The battalion's first mission was to provide combat support to the 8th Corps
. During this time, the battalion fired more than 11,500 rounds of mortar ammunition for close support of five divisions. Although they were created for combat support, chemical mortar battalions often found themselves in other supporting roles. The experience of Alpha Company on 6 and 7 July of 1944 is a great example. On D+25, Alpha Company docked in the man-made harbor of Beachhead Utah, surrounded by the floating hulks of other ships that never made it to the shore. The company was attached to the 90th Infantry Division in support of the 358th and 359th Regiments.
The 90th began its attack in the early morning of 3 July. All through the day, the mortar crews of Alpha Company persisted in the battle and created an opening for the infantry troops. The 86th fired seven smoke screens while the 90th was forcing a bridgehead across the Seves River. An eyewitness at the scene reported that "machine guns and rifles were blasting all over the place, and you couldn't begin to count the dead...." But the best gauge for measuring the accuracy of the mortar fire was the speed of the advance of the 90th--a half mile in a half hour. Later, many captured Germans wanted to see this "automatic artillery" that was so deadly in its speed and accuracy. Two infantry division commanders later recommended Alpha Company for commendation for its superior battle performance and devotion to duty during the counter-offensive.
The battalion went on to Northern France and contributed immensely to the captures of Saint Malo, Dinard, and Cap Frehal in August of 1944. The battle plan called for the mortar companies to fire WP on the fort at Saint Malo. On 16 August, Charlie Company fired hundreds of WP rounds on the citadel. A communications wire that ran from the fort to the outside was cut with the assistance of the 86th.
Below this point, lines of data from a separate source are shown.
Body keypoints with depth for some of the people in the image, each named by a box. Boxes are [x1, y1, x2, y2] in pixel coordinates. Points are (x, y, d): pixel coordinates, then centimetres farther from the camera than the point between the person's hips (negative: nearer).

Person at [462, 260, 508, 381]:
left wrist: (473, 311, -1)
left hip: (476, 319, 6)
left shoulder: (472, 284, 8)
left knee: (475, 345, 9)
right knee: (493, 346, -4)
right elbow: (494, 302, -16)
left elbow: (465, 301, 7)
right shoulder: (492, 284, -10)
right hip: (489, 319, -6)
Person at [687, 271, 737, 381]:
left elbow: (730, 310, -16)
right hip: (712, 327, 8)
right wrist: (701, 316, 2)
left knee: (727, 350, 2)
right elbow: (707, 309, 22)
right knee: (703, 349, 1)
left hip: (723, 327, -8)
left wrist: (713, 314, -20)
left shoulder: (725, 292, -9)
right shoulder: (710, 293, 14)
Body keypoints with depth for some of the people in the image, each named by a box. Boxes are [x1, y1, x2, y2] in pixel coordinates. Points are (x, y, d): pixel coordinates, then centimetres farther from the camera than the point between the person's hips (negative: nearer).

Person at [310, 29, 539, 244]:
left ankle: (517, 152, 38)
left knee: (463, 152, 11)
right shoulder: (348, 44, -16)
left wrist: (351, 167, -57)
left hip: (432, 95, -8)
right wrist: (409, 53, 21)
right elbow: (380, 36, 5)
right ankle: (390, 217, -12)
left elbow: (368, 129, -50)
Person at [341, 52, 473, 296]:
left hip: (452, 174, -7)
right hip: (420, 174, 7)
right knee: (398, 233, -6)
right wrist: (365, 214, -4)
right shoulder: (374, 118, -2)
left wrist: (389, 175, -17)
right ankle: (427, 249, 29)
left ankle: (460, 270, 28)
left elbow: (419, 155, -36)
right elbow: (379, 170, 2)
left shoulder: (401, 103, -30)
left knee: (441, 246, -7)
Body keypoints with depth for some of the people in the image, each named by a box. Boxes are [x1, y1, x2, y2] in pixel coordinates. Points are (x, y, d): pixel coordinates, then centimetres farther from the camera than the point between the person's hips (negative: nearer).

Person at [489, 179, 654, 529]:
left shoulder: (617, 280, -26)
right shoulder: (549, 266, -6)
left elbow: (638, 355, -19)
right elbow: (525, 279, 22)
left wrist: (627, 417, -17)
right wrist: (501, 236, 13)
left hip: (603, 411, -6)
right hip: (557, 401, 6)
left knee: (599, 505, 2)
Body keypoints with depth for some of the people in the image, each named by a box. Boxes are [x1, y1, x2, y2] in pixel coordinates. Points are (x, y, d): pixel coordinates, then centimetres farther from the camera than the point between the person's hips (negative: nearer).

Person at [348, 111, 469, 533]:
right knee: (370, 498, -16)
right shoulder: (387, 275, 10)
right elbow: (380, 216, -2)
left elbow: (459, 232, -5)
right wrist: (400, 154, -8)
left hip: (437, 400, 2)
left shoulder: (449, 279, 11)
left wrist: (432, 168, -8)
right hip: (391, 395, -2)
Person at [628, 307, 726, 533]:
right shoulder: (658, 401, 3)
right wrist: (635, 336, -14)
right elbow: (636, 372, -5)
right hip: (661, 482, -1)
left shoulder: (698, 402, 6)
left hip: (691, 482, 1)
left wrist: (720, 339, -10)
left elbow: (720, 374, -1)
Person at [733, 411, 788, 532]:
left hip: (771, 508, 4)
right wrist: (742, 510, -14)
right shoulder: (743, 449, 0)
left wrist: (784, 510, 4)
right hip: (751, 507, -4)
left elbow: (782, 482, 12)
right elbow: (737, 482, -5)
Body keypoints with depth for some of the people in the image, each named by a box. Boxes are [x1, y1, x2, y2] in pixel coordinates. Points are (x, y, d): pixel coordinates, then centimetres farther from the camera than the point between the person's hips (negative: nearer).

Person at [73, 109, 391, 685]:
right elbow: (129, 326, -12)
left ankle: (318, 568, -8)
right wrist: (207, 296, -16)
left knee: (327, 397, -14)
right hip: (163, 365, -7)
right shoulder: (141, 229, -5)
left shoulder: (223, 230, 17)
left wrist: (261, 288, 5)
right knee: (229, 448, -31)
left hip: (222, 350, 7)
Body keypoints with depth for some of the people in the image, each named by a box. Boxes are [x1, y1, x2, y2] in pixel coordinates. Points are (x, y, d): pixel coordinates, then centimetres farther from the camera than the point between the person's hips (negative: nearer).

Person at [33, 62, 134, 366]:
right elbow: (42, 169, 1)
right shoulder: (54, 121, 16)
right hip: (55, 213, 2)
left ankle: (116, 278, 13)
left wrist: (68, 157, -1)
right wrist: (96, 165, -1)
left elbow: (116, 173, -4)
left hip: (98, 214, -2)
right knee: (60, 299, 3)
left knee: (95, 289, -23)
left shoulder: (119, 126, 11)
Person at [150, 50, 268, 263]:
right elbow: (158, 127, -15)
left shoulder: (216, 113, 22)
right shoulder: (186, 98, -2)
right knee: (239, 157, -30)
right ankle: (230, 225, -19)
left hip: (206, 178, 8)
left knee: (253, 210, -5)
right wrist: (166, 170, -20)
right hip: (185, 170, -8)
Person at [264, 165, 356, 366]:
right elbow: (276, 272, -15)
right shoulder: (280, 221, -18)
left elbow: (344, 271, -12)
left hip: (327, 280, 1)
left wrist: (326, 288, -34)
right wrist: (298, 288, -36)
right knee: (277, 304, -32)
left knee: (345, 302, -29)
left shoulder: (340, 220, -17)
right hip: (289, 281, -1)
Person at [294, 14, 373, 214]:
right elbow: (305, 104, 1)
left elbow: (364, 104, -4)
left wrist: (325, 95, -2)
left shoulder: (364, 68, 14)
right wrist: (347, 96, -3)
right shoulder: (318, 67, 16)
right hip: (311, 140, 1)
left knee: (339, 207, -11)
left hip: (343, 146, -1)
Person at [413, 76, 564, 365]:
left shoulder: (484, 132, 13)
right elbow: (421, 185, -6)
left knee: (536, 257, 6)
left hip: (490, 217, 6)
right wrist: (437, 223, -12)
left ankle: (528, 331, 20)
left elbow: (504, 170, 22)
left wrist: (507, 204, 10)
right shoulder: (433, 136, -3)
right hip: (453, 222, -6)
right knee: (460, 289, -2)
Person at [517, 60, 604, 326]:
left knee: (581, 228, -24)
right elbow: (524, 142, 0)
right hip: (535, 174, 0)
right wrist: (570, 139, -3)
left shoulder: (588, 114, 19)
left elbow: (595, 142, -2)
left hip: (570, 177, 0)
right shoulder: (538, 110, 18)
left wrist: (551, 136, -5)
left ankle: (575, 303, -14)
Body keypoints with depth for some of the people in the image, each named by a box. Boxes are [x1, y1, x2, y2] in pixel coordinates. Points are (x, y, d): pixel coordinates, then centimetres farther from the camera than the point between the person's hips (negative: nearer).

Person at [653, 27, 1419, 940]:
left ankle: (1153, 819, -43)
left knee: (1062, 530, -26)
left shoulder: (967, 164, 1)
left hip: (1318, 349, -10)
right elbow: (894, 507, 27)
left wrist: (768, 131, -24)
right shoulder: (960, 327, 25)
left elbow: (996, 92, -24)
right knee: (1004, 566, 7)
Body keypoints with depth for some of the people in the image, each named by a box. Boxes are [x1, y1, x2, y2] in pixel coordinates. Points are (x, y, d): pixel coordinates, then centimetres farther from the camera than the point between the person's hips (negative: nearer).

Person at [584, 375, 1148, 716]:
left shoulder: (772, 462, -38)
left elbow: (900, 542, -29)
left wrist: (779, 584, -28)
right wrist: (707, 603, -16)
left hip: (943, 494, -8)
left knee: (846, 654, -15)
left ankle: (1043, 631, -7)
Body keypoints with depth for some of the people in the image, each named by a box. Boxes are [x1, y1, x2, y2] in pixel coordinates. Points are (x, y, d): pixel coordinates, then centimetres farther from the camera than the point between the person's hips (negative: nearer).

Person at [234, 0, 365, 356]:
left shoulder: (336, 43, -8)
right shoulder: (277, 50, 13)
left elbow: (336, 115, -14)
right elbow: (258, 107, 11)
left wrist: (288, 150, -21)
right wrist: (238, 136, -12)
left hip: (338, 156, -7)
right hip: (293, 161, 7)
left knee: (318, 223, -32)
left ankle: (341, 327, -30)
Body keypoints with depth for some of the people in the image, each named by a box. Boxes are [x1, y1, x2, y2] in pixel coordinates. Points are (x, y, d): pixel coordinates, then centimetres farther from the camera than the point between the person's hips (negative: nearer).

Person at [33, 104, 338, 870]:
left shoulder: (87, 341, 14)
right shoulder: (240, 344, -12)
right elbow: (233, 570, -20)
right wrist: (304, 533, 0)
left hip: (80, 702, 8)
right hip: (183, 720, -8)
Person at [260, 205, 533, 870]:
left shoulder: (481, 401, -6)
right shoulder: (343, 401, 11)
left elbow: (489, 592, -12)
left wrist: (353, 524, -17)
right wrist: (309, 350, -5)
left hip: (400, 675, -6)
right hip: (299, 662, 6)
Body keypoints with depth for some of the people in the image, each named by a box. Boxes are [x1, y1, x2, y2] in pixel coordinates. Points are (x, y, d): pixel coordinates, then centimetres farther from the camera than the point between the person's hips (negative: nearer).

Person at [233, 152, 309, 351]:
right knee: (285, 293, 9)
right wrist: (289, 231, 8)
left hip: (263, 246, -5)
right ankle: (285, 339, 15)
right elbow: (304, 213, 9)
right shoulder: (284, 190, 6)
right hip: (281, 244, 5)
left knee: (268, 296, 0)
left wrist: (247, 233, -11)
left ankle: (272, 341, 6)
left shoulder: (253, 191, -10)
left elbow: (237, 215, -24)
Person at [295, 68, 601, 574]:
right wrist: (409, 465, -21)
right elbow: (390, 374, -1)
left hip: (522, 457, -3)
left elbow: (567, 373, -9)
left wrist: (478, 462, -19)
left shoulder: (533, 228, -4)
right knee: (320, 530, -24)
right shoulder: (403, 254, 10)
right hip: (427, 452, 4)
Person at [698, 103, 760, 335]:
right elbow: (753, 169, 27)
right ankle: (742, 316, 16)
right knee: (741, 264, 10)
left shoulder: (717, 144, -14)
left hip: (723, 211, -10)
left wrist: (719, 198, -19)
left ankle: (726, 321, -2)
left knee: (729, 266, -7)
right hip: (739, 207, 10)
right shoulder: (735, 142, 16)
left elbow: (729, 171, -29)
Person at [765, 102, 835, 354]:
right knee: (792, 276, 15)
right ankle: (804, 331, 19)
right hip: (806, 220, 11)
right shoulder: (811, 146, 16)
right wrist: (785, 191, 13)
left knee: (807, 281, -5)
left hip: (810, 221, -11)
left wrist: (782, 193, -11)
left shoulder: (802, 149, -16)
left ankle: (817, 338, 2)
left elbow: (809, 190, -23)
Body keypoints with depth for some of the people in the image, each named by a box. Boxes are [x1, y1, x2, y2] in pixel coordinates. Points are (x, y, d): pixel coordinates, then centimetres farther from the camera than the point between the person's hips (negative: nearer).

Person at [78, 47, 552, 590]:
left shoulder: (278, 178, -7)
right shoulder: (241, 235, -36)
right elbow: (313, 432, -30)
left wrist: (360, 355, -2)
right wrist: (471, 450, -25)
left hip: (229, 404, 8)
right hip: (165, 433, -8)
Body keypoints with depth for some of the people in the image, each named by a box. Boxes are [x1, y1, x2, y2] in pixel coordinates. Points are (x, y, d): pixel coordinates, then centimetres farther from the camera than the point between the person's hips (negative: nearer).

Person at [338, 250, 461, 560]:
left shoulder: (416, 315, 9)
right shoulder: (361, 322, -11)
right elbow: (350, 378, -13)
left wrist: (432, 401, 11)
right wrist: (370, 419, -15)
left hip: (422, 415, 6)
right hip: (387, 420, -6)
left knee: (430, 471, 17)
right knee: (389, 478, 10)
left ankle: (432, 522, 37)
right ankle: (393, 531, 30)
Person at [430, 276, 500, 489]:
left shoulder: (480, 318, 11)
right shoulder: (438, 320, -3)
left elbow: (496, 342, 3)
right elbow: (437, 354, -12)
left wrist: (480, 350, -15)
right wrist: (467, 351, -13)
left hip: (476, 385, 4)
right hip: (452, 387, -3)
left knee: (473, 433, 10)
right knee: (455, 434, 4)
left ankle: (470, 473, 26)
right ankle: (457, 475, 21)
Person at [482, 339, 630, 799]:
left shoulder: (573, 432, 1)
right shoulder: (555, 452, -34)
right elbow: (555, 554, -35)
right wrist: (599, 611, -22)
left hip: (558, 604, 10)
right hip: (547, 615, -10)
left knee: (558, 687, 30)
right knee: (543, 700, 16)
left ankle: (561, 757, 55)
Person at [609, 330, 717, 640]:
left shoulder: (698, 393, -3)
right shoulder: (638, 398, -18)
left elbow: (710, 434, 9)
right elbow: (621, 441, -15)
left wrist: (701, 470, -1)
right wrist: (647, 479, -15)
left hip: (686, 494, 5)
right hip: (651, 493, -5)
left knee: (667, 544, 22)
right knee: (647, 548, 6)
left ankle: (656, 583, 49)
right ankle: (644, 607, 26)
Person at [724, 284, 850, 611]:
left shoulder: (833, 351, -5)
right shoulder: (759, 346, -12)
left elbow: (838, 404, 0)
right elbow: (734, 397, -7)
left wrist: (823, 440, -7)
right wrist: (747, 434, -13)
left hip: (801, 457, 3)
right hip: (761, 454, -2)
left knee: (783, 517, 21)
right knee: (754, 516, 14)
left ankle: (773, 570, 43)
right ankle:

A day later, the enemy capitulated. In his surrender, the German commander, Colonel Andreas von Aulock, cited the WP barrage as his reason. Two officers and two enlisted men from the battalion were among a group of American officials who accepted the surrender of Colonel von Aulock at the citadel at Saint Malo.
During the period of 24 August to 19 September 1944, the extremely high volume of accurate, close support fire provided by the 86th played a huge part in the fall of Brest and the capture of the Crozon peninsula. It was there that the German prisoners of war nicknamed the WP shell Whispering Death, because it could not be heard in flight. The assault on Brest began on 15 September, and the city surrendered the following day. Personnel from the 2d Infantry Division cited the effectiveness and accuracy of the 4.2-inch mortar in street fighting situations. Personnel from the 86th were able to fire the mortar over tall buildings and provide support to within 100 yards of the front lines.